Mesela“ÖLÜMÜN RENGİ GÜZ KARANLIĞI”/“BAHÇEDEKİ KUŞLAR KÜÇÜK UMUTLAR”/“MAYMUNLAR DEMOKRASİSİ’’/‘‘BİRBİRİNİ TAMAMLAYAN KARŞIT KÖŞELER”/“KARİZMAMA DOKUNMA’’/‘‘HUYSUZ ADAM”/“KARŞI KIYININ IŞIKLARI’’/‘‘GÜNDÜZ DÜŞLERİ”/“GÖLGESİZ KANDİL’’/‘‘SURETİ AYNAYA DÜŞEN ZAMAN”…

Bunlara,kitaplar sözlüğü de diyebilirsiniz.Bu ikilemeler,birer anlam yoğunluğu içerirler çünkü.Sizler de,kimi kitaplarınıza bu tür anlamlar ve anlamalar yükleyebilirsiniz...

*             

Gelelim radyo ve tv’lerdeki reklâmlara.Bizi bunaltsa da,“bizi izlemeye devam edin” uyarısıyla,oturup kalmıyor muyuz olduğumuz yere?!.Peki, reklâmları hiç alıcı gözle izliyor,can kulağıyla dinliyor musunuz?Ben mıh gibi çakılıyorum reklâmlar denince.
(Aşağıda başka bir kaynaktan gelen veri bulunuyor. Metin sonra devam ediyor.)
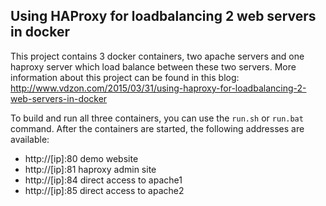 ## Using HAProxy for loadbalancing 2 web servers in docker

This project contains 3 docker containers, two apache servers and one haproxy server which load balance between these two servers.
More information about this project can be found in this blog: http://www.vdzon.com/2015/03/31/using-haproxy-for-loadbalancing-2-web-servers-in-docker

To build and run all three containers, you can use the `run.sh` or `run.bat` command.
After the containers are started, the following addresses are available:

* http://[ip]:80     demo website
* http://[ip]:81     haproxy admin site
* http://[ip]:84     direct access to apache1
* http://[ip]:85     direct access to apache2
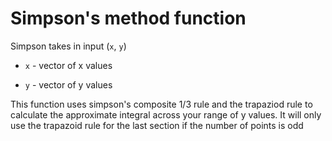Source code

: # Simpson's method function

 Simpson takes in input (`x`, `y`)

  * `x` - vector of x values

  * `y` - vector of y values

 This function uses simpson's composite 1/3 rule and the trapaziod rule to calculate the approximate integral across your range of y values. It will only use the trapazoid rule for the last section if the number of points is odd
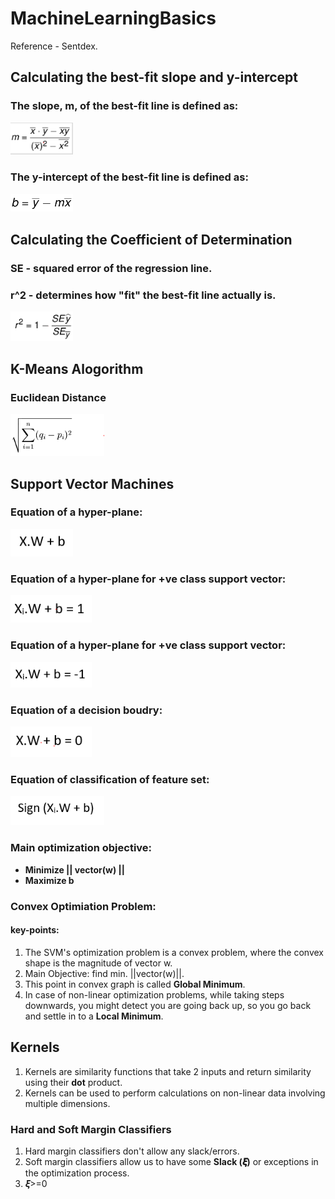 # MachineLearningBasics
Reference  -  Sentdex.
## Calculating the best-fit slope and y-intercept
### The slope, m, of the best-fit line is defined as:
<img src="images/best_fit%20slope.PNG" width="100" >

### The y-intercept of the best-fit line is defined as:
<img src="images/best_fit_intercept.PNG" width="100" >

## Calculating the Coefficient of Determination
### SE - squared error of the regression line.
### r^2 - determines how "fit" the best-fit line actually is.
<img src="images/Coeff_of_determination.PNG" width="100" >

## K-Means Alogorithm
### Euclidean Distance
<img src="images//Euclidean_ditance.PNG" width="150" >

## Support Vector Machines
### Equation of a hyper-plane:
<img src="images/hyperplane_eq.PNG" width="100" >

### Equation of a hyper-plane for +ve class support vector:
<img src="images/svm_pos_class.PNG" width="130" >

### Equation of a hyper-plane for +ve class support vector:
<img src="images/svm_neg_class.PNG" width="130" >

### Equation of a decision boudry:
<img src="images/decision_boundry.PNG" width="130" >

### Equation of classification of feature set:
<img src="images/classifiying_feature_set.PNG" width="150" >

### Main optimization objective:
* **Minimize || vector(w) ||** 
* **Maximize b**

### Convex Optimiation Problem:
#### key-points:
1. The SVM's optimization problem is a convex problem, where the convex shape is the magnitude of vector w. 
2. Main Objective: find min. ||vector(w)||.
3. This point in convex graph is called **Global Minimum**. 
4. In case of non-linear optimization problems, while taking steps downwards, you might detect you are going back up, so you go back and settle in to a **Local Minimum**.

## Kernels 
1. Kernels are similarity functions that take 2 inputs and return similarity using their **dot** product. 
2. Kernels can be used to perform calculations on non-linear data involving multiple dimensions.

### Hard and Soft Margin Classifiers
1. Hard margin classifiers don't allow any slack/errors.
2. Soft margin classifiers allow us to have some **Slack (𝝃)** or exceptions in the optimization process.
3. 𝝃>=0




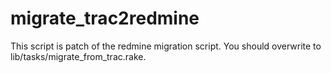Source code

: migrate_trac2redmine
====================

This script is patch of the redmine migration script. You should overwrite to lib/tasks/migrate_from_trac.rake.

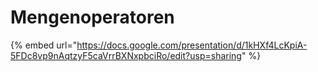 # Mengenoperatoren

{% embed url="https://docs.google.com/presentation/d/1kHXf4LcKpiA-5FDc8vp9nAqtzyF5caVrrBXNxpbciRo/edit?usp=sharing" %}

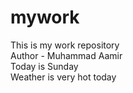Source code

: # mywork
This is my work repository
<br>
Author - Muhammad Aamir
<br>
Today is Sunday
<br>
Weather is very hot today 
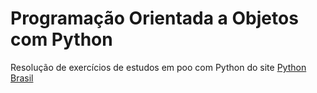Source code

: # Programação Orientada a Objetos com Python
Resolução de exercícios de estudos em poo com Python do site [Python Brasil](https://github.com/pythonprobr/pythonbirds/tree/diversao)
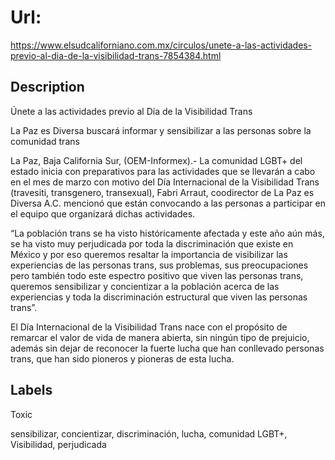 # Url: 

https://www.elsudcaliforniano.com.mx/circulos/unete-a-las-actividades-previo-al-dia-de-la-visibilidad-trans-7854384.html

## Description 

Únete a las actividades previo al Día de la Visibilidad Trans

La Paz es Diversa buscará informar y sensibilizar a las personas sobre la comunidad trans

La Paz, Baja California Sur, (OEM-Informex).- La comunidad LGBT+ del estado inicia con preparativos para las actividades que se llevarán a cabo en el mes de marzo con motivo del Día Internacional de la Visibilidad Trans (travesiti, transgenero, transexual), Fabri Arraut, coodirector de La Paz es Diversa A.C. mencionó que están convocando a las personas a participar en el equipo que organizará dichas actividades.

“La población trans se ha visto históricamente afectada y este año aún más, se ha visto muy perjudicada por toda la discriminación que existe en México y por eso queremos resaltar la importancia de visibilizar las experiencias de las personas trans, sus problemas, sus preocupaciones pero también todo este espectro positivo que viven las personas trans, queremos sensibilizar y concientizar a la población acerca de las experiencias y toda la discriminación estructural que viven las personas trans”.

El Día Internacional de la Visibilidad Trans nace con el propósito de remarcar el valor de vida de manera abierta, sin ningún tipo de prejuicio, además sin dejar de reconocer la fuerte lucha que han conllevado personas trans, que han sido pioneros y pioneras de esta lucha.

## Labels 

Toxic 

sensibilizar, concientizar, discriminación, lucha, comunidad LGBT+, Visibilidad, perjudicada
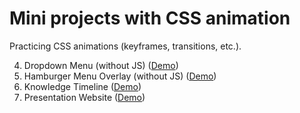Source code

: # Mini projects with CSS animation
Practicing CSS animations (keyframes, transitions, etc.).
    
4. Dropdown Menu (without JS) ([Demo](https://zr-dropdown-menu.netlify.app/))
3. Hamburger Menu Overlay (without JS) ([Demo](https://zr-hamburger-menu-overlay.netlify.app/))
2. Knowledge Timeline ([Demo](https://zr-knowledge-timeline.netlify.app/))
1. Presentation Website ([Demo](https://zr-presentation.netlify.app/))
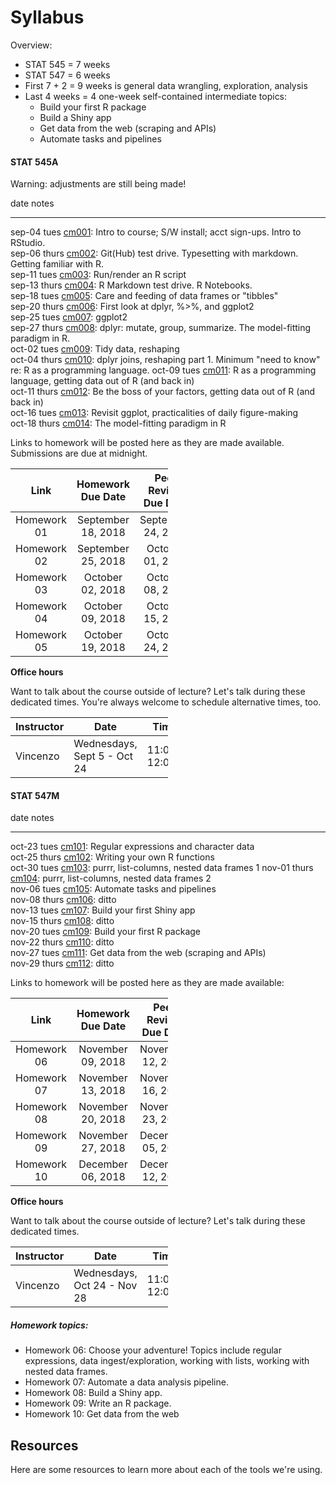# Syllabus



Overview:

  * STAT 545 = 7 weeks
  * STAT 547 = 6 weeks
  * First 7 + 2 = 9 weeks is general data wrangling, exploration, analysis
  * Last 4 weeks = 4 one-week self-contained intermediate topics:
    - Build your first R package
    - Build a Shiny app
    - Get data from the web (scraping and APIs)
    - Automate tasks and pipelines

<!-- unholy hack to make following two tables less wide and the same wide -->
<style type="text/css">
table {
   max-width: 50%;
}
</style>

#### STAT 545A

Warning: adjustments are still being made!


date           notes                                                                                                                   
-------------  ------------------------------------------------------------------------------------------------------------------------
sep-04 tues    <a href="cm001.nb.html">cm001</a>: Intro to course; S/W install; acct sign-ups. Intro to RStudio.      
sep-06 thurs   <a href="cm002.nb.html">cm002</a>: Git(Hub) test drive. Typesetting with markdown. Getting familiar with R.          
sep-11 tues    <a href="cm003.nb.html">cm003</a>: Run/render an R script                
sep-13 thurs   <a href="cm004.nb.html">cm004</a>: R Markdown test drive. R Notebooks.                                         
sep-18 tues    <a href="cm005.nb.html">cm005</a>: Care and feeding of data frames or "tibbles"                          
sep-20 thurs   <a href="cm006.nb.html">cm006</a>: First look at dplyr, %>%, and ggplot2                             
sep-25 tues    <a href="cm007.nb.html">cm007</a>: ggplot2                                                                         
sep-27 thurs   <a href="cm008.nb.html">cm008</a>: dplyr: mutate, group, summarize. The model-fitting paradigm in R.                          
oct-02 tues    <a href="cm009.nb.html">cm009</a>: Tidy data, reshaping                                                         
oct-04 thurs   <a href="cm010.nb.html">cm010</a>: dplyr joins, reshaping part 1. Minimum "need to know" re: R as a programming language.
oct-09 tues    <a href="cm011.nb.html">cm011</a>: R as a programming language, getting data out of R (and back in)  
oct-11 thurs   <a href="cm012.nb.html">cm012</a>: Be the boss of your factors, getting data out of R (and back in)        
oct-16 tues    <a href="cm013.nb.html">cm013</a>: Revisit ggplot, practicalities of daily figure-making                 
oct-18 thurs   <a href="cm014.nb.html">cm014</a>: The model-fitting paradigm in R    

Links to homework will be posted here as they are made available. Submissions are due at midnight.

| Link |  Homework Due Date  |  Peer Review Due Date |
| :--: | :---------------: | :-----------------: |
| Homework 01 | September 18, 2018 | September 24, 2018 |
| Homework 02 | September 25, 2018 | October 01, 2018 |
| Homework 03 | October 02,   2018 | October 08, 2018 |
| Homework 04 | October 09,   2018 | October 15, 2018 |
| Homework 05 | October 19,   2018 | October 24, 2018 |

__Office hours__

Want to talk about the course outside of lecture? Let's talk during these dedicated times. You're always welcome to schedule alternative times, too.

| Instructor | Date | Time | Place |
|------------|------|------|-------|
| Vincenzo | Wednesdays, Sept 5 - Oct 24 | 11:00-12:00 | ESB 1043 |

#### STAT 547M


date           notes                                                                                             
-------------  --------------------------------------------------------------------------------------------------
oct-23 tues    <a href="cm101.nb.html">cm101</a>: Regular expressions and character data       
oct-25 thurs   <a href="cm102.nb.html">cm102</a>: Writing your own R functions                    
oct-30 tues    <a href="cm103.nb.html">cm103</a>: purrr, list-columns, nested data frames 1
nov-01 thurs   <a href="cm104.nb.html">cm104</a>: purrr, list-columns, nested data frames 2   
nov-06 tues    <a href="cm105.nb.html">cm105</a>: Automate tasks and pipelines   
nov-08 thurs   <a href="cm106.nb.html">cm106</a>: ditto                                         
nov-13 tues    <a href="cm107.nb.html">cm107</a>: Build your first Shiny app                
nov-15 thurs   <a href="cm108.nb.html">cm108</a>: ditto                                                  
nov-20 tues    <a href="cm109.nb.html">cm109</a>: Build your first R package                               
nov-22 thurs   <a href="cm110.nb.html">cm110</a>: ditto                                                    
nov-27 tues    <a href="cm111.nb.html">cm111</a>: Get data from the web (scraping and APIs)                 
nov-29 thurs   <a href="cm112.nb.html">cm112</a>: ditto                                                     

Links to homework will be posted here as they are made available:

| Link |  Homework Due Date  |  Peer Review Due Date |
| :--: | :---------------: | :-----------------: |
| Homework 06 | November 09, 2018 | November 12, 2018 |
| Homework 07 | November 13, 2018 | November 16, 2018 |
| Homework 08 | November 20, 2018 | November 23, 2018 |
| Homework 09 | November 27, 2018 | December 05, 2018 |
| Homework 10 | December 06, 2018 | December 12, 2018 |

__Office hours__

Want to talk about the course outside of lecture? Let's talk during these dedicated times.

| Instructor | Date | Time | Place |
|------------|------|------|-------|
| Vincenzo | Wednesdays, Oct 24 - Nov 28 | 11:00-12:00 | ESB 1043 |


##### Homework topics:

  * Homework 06: Choose your adventure! Topics include regular expressions, data ingest/exploration, working with lists, working with nested data frames.
  * Homework 07: Automate a data analysis pipeline.
  * Homework 08: Build a Shiny app.
  * Homework 09: Write an R package.
  * Homework 10: Get data from the web

## Resources

Here are some resources to learn more about each of the tools we're using.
Niye mi?Reklamların yarattığı etki en çok hayat tarzımız üzerine de ondan.Toplumun bakış açısını yansıtması ve aynı zamanda ona yön vermesi nedeni ile reklâmlar toplumsal değerlerin oluşumu ve yönlendirilmesinde de çok etkili.Çünkü onlar,birebir bizi, yaşamımızı ve yaşantı biçimimizi sunuyorlar.Reklâmlar toplumu değiştirici ve dönüştürücü etkiye sahip olması nedeniyle aslında bir ayna işlevi de görmekte.

*

Öylesine dedim ama böylesi bir yazı oldu galiba...

Yaşamla örtüşüyor(mu)?Birbirimize bakarak belirliyoruz bunu da(!)...

Söylediğiyle yaptığı birbiriyle örtüşen,bireyler olabildiğimizde hiçbir sorunumuz kalmayacak(mı?)